Farmers they were all the same, though, and in 1935 Georges and Roger received a harsh lesson on the realities of survival when their father, Jean-Claude Duboeuf, suddenly died of a stroke. Georges could hardly realize anything at all, because he was only two years old at the time, but for Roger it meant assuming the duties of the man of the house at age twelve. From that point on, little Georges was raised at home by his mother and his elder sister Simone, while Roger, still learning himself, became his mentor and instructor in agriculture and the craft of making wine. Uncle Louis Galud, married to their defunct father’s sister, came by to advise and help out when he could, but he had his own work and his own family, so for all intents and purposes it was the boys who took the farm and the vineyards onto their shoulders and, over the following years, held their properties together without losing a single hectare. The exceptional work ethic for which the Duboeuf brothers would become famous was in part simply a mirror of the hardscrabble habit of stubbornly plugging along through adversity that thousands of Beaujolais peasants, like Papa Bréchard, had known before them. But with these two boys there was the added motivation of an absolute determination to keep the family patrimony intact: the only thing that a peasant hates more than not getting a piece of land he covets is losing a piece that he already owns. The grave, methodical, almost puritanical manner that within a few years would be guiding the young Georges Duboeuf as he carved out an exemplary career in the wine business, one that was to become a celebrated template of success in French individualenterprise, was only a continuation of this same determination to do well for the family.
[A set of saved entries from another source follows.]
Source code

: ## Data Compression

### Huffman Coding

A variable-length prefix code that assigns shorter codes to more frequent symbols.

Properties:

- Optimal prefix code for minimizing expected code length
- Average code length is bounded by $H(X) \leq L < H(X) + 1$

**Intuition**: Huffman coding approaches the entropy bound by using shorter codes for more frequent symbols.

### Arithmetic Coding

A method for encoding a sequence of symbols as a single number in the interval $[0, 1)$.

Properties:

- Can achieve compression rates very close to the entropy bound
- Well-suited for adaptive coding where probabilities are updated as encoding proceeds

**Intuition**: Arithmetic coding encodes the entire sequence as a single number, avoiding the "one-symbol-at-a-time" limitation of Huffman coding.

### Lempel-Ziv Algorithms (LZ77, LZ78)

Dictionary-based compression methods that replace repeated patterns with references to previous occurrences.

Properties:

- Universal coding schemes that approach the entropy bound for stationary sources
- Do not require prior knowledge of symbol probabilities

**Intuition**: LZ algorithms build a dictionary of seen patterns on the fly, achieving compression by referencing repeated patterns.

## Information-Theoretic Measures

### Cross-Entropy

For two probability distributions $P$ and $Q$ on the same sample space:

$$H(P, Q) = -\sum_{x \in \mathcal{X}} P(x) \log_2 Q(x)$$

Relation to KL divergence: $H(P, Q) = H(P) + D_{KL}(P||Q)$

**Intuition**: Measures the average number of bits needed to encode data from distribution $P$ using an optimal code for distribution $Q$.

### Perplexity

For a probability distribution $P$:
The boy’s early maturity and the man’s ability to start work earlier than the others, then keep at it long after everyone else knocked off, clearly had their roots in the tragedy of losing a father he never knew.
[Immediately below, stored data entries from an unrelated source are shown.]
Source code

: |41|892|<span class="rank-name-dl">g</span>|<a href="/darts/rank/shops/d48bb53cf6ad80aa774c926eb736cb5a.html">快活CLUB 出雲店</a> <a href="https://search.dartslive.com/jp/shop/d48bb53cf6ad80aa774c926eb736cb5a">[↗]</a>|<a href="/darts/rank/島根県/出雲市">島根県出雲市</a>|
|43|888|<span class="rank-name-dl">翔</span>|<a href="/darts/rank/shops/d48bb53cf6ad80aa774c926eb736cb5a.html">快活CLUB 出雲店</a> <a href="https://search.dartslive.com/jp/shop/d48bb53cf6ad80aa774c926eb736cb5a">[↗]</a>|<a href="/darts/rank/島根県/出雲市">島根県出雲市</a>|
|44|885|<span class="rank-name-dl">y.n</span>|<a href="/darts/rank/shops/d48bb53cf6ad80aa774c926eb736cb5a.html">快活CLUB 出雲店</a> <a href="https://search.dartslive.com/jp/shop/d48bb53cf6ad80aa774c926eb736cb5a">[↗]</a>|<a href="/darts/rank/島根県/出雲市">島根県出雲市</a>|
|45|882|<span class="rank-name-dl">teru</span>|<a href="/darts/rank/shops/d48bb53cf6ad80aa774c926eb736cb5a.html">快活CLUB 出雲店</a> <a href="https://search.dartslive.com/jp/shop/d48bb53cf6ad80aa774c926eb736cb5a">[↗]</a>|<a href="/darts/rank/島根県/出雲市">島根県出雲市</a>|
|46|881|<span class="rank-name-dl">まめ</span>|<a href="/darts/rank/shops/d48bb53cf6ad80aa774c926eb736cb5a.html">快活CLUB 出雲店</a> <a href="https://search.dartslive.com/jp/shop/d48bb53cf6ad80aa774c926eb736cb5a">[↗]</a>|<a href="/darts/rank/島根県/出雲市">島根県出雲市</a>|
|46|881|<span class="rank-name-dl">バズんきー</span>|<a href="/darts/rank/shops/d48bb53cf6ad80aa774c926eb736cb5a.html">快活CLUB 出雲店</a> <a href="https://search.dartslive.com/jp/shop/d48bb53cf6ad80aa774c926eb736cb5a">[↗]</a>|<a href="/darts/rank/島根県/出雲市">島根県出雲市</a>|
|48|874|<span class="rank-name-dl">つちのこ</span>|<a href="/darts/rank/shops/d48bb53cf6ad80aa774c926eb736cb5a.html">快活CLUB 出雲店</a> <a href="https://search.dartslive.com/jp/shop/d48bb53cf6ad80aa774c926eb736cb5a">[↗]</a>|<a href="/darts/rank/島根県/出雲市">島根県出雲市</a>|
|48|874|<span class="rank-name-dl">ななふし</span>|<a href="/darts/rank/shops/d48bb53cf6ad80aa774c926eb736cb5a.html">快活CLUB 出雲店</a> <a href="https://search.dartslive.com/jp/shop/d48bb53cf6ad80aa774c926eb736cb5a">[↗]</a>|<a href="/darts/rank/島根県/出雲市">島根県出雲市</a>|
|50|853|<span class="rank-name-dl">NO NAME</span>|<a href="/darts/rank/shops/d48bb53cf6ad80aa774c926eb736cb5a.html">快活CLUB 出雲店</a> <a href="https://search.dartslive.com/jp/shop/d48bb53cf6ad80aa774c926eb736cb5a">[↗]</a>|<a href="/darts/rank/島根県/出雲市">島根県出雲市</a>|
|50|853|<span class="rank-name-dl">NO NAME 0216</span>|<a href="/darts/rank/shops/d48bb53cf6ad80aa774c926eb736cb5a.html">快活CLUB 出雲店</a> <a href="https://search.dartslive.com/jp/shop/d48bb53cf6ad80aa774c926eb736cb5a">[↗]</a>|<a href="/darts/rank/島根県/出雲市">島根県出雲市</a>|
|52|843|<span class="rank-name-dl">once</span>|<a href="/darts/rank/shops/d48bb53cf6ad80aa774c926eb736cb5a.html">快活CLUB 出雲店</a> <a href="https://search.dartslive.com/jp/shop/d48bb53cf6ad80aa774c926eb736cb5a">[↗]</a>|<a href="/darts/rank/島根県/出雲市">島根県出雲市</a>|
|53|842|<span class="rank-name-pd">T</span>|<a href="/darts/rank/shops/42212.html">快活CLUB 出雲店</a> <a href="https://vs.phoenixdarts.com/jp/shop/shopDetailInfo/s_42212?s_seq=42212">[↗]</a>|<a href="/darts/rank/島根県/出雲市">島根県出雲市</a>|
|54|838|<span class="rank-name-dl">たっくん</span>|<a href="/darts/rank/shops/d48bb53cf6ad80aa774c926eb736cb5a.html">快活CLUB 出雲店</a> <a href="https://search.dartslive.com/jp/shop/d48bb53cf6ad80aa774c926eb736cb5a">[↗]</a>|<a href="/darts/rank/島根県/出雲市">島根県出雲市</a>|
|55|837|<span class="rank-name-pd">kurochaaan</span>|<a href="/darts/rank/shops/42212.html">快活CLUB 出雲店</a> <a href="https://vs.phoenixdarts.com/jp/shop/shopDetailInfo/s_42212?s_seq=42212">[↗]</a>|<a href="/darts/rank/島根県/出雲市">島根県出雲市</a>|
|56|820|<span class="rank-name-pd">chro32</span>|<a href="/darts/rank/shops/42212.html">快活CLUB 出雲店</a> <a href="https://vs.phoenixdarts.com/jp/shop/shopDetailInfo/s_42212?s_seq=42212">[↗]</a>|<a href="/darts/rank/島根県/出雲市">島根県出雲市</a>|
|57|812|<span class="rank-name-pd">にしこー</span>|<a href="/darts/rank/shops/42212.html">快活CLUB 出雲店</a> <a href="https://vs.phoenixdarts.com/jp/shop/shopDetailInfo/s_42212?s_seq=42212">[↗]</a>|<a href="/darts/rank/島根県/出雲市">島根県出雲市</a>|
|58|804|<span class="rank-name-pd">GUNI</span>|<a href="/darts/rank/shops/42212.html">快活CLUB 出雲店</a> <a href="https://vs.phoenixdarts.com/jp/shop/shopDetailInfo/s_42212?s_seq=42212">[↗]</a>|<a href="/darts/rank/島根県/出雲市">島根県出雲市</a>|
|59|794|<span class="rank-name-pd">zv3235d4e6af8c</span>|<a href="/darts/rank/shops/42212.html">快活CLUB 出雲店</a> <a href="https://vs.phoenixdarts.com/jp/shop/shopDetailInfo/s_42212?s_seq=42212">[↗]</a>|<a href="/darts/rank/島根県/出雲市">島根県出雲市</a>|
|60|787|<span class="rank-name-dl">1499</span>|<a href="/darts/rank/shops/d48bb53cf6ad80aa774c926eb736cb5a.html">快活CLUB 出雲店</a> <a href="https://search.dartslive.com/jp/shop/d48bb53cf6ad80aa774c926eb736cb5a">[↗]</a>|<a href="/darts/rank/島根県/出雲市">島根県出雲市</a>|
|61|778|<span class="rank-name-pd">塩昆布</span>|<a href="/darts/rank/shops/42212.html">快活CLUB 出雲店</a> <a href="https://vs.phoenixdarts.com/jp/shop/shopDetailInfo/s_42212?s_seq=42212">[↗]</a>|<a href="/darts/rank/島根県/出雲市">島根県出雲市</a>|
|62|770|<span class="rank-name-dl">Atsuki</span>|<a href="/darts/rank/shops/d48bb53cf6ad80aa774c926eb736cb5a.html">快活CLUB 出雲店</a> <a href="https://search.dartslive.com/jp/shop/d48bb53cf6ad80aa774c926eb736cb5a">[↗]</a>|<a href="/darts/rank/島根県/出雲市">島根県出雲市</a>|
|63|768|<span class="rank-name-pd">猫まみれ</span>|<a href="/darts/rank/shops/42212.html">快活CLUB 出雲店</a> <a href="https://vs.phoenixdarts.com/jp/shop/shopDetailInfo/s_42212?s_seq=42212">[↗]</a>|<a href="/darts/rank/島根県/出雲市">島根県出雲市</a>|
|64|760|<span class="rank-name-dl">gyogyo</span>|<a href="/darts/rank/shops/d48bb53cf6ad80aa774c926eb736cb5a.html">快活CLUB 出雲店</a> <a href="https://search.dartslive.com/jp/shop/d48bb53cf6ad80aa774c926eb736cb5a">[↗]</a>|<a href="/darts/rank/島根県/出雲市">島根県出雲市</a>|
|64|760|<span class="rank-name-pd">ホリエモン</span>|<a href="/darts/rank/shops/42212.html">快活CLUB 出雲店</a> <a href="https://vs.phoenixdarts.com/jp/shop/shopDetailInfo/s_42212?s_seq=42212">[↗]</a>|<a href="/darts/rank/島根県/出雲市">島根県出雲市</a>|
There’s not much of the peasant farm boy that shows in Georges Duboeuf today. Rich, universally admired and courted by politicians, bankers and hustlers of every nature, he sits in his headquarters in the village of Romanèche-Thorins, almost smack on the border between the two great growths Moulin-à-Vent and Fleurie, at the center of a remarkable little empire of his own making, a private firm that he took from literally nothing to a turnover of well above $100 million a year, as, one by one, he crept up toward, caught up with and overhauled all the great established wine houses of the Beaujolais.
Piat, Mommessin, Thorins, Aujoux and the rest could only watch, dumbfounded, as this insignificant little upstart company called Les Vins Georges Duboeuf appeared from nowhere, steadily ate away at their lead and finally left them all in the dust. He is now far and away the area’s biggest and most important wine dealer, inevitably labeled Mr. Beaujolais wherever in the world wine is sold. That’s a lot of places, too, because no one ever managed to export the wine of the gamay grape like Georges Duboeuf.